GOAL OF THE EXERCISE
Your task is to work out how many lines in the data that follows hold "shoulder" and to state that number alone.

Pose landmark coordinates
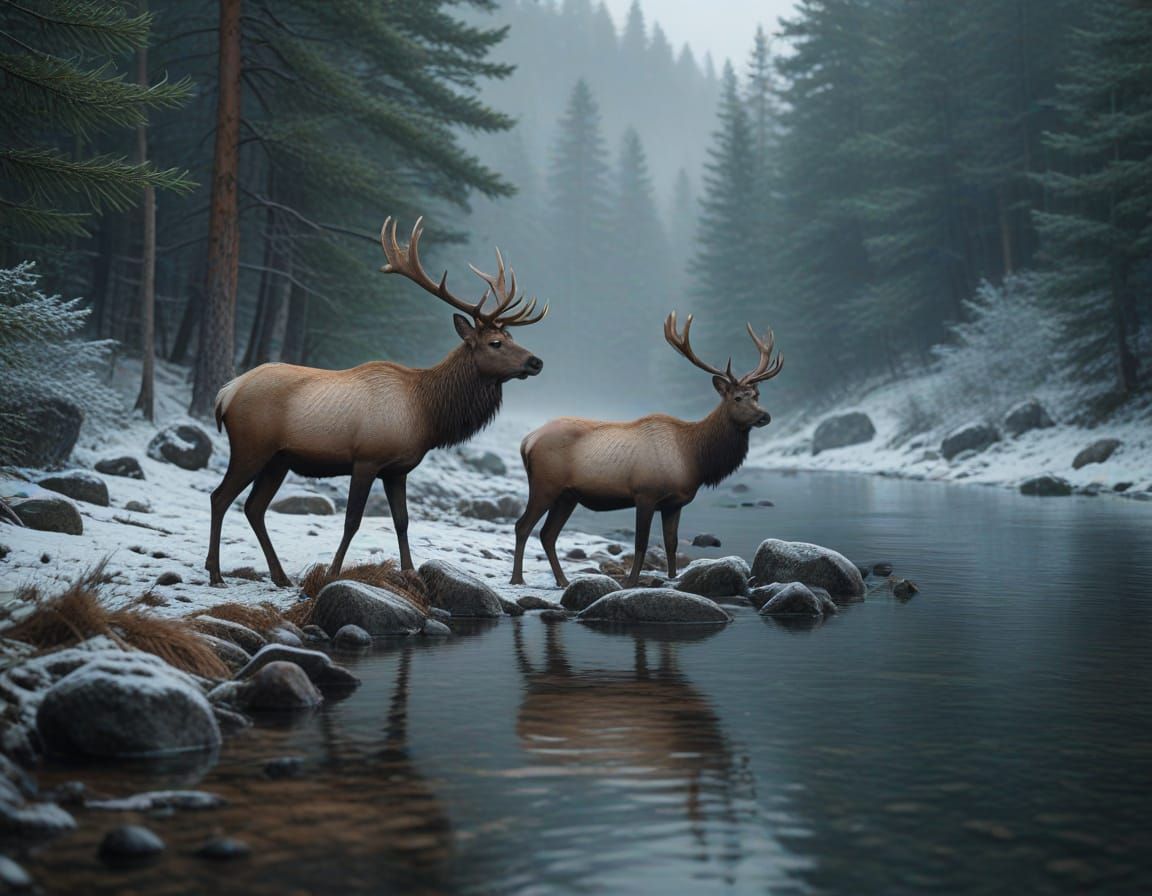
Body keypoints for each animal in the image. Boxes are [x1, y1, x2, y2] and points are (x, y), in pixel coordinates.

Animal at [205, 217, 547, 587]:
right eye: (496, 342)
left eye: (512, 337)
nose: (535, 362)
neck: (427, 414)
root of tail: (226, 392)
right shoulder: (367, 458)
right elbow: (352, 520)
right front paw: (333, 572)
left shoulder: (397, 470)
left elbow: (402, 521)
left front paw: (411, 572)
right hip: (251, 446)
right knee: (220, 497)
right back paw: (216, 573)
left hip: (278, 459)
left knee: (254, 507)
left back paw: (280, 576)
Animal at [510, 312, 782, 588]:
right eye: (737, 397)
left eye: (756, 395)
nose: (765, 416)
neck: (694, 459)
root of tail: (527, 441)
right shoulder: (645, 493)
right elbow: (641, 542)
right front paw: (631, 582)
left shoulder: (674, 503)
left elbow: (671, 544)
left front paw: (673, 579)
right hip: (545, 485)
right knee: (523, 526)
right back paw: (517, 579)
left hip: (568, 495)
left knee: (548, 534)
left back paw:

...

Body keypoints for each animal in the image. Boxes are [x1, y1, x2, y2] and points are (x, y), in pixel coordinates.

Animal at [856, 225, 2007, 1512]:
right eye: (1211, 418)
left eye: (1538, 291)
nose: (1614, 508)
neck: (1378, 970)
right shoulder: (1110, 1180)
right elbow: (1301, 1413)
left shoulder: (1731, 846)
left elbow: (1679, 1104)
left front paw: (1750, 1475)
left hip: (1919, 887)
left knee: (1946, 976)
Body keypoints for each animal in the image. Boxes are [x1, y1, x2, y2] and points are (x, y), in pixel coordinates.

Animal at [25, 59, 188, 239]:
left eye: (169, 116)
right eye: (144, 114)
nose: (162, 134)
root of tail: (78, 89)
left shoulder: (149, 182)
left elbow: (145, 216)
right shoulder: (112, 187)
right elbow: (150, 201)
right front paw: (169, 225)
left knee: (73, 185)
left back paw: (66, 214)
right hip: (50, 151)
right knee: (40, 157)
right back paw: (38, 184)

TASK SOLUTION
8